◆ **Texto do documento**:
....
Hoje um grande amigo meu, que é filósofo, indagou em nosso grupo se a lógica é passível de ser reduzida a algo mais básico que ela. Fui o primeiro a responder e disse que não, que ela é irredutível, porque se baseia na ideia mais fundamental de todas, que é aquela regra segundo a qual nada pode ser e não ser ao mesmo tempo. E todos no grupo pareceram concordar que a lógica era a primeiríssima de todas as coisas na esfera do pensamento.
Eu a defini como “a ciência da forma do pensamento”, que me pareceu uma definição muitíssimo precisa, mas meu amigo falou que não enxerga a lógica apenas como isso. Segundo ele, ela seria a regra das regras, e toda lei da natureza seria um seu desdobramento. Não o questionei sobre essa visão, mas ela me pareceu um tanto kantiana, para quem o entendimento – onde mora a razão e portanto a lógica – não é uma faculdade que se coaduna com as leis da natureza, apreendendo-as, mas é sua própria legisladora. Meu amigo parece pensar que a lógica é a estrutura da realidade, no que eu concordaria com ele se ele confirmasse pensar desse modo.
Não conheço outro homem que ame mais a lógica e a ela seja mais fiel do que ele, e no entanto a questionou e colocou sob dúvida, cogitando da ideia de que algo poderia, quem sabe, ser mais fundamental. Esse ceticismo, longe de ser mostra de uma confusão no pensamento, como sói acontecer à pós-modernidade, em que os homens são tão confusos que não contemplam mais base nenhuma do pensar e creem que tudo é gosto e interpretação; longe de ser semelhante coisa, esse ceticismo é expressão de um apego profundo e sistemático à verdade. Porque um sujeito que ama a verdade está disposto a questionar até as bases mais dogmáticas do pensamento e tudo quanto pareça estar apoditicamente definido.
....
◆ **Lista do material**:
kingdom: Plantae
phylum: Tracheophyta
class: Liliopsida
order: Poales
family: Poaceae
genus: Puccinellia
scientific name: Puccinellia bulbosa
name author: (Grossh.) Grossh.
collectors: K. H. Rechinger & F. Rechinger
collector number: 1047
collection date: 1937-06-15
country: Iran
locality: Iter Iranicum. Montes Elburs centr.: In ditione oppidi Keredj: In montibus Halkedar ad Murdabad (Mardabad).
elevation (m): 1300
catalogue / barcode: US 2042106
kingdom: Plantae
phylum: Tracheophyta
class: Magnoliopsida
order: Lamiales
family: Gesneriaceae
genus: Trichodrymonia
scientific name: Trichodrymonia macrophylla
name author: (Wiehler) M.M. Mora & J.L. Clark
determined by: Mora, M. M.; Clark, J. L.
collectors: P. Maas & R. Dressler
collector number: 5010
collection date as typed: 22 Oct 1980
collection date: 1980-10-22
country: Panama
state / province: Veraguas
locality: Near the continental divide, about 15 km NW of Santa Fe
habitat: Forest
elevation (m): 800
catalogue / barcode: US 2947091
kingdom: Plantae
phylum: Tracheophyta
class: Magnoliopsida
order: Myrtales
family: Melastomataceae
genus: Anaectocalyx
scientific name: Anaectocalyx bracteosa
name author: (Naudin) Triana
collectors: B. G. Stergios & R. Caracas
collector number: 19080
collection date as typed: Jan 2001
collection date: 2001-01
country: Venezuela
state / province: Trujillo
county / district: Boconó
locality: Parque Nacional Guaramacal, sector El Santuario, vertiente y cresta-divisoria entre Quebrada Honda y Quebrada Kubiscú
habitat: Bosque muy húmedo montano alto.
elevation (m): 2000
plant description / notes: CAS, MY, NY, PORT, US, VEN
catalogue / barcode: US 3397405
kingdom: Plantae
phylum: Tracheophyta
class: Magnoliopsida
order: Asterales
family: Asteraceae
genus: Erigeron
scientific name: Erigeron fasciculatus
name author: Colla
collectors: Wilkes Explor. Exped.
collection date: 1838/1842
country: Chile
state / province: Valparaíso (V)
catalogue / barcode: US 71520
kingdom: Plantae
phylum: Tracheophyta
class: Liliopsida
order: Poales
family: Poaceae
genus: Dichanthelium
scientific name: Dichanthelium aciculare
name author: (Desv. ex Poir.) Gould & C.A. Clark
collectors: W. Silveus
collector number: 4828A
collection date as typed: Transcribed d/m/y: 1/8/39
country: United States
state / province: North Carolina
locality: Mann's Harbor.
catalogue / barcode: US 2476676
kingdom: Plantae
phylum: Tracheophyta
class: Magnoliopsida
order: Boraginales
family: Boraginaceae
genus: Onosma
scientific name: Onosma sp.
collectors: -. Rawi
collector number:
....
◆ **Instrução**: Por favor, dê continuidade ao texto sobre a lógica a partir do ponto em que ele termina. O material não tem relação com o texto sobre a lógica.

◆ **Resposta da tarefa**:
Porém, questionar a lógica somente serve para confirmá-la uma vez mais, pois qualquer que seja a conclusão lá estará ela como a estrutura de todas as estruturas. E se eu disser que algo é, esse algo não pode ao mesmo tempo não ser, sob pena de nada mais fazer sentido e lançarmos fora o bebê junto com a água do banho. De sorte que a lógica se faz, na terminologia de Wittgenstein, a instituição que possibilita todas as outras instituições.
E creio de tal modo nisso, que me parece falso o pensamento segundo o qual o entendimento capta a estrutura da realidade através de um processo intelectivo. Parece-me antes mais certo dizer que o entendimento e a estrutura da mente é que impõem a estrutura da realidade, pois eu só posso ver a realidade com os equipamentos que me são inatos e assim interpretá-la conforme um ponto de vista mental, e tudo quanto estiver fora disso me é incognoscível.
Assim podemos afirmar que há dispositivos, se não inatos, pelo menos a priori do pensamento, que não são aprendidos na experiência, mas condições da própria experiência, como a noção de causa e efeito, espaço e tempo, os quais não conseguimos abstrair sem cair no nada. E aí se encontram a lógica e outros institutos que mais tarde foi descoberto pertencerem a essa mesma classe, dentre os quais se ajuntam os conceitos da praxeologia.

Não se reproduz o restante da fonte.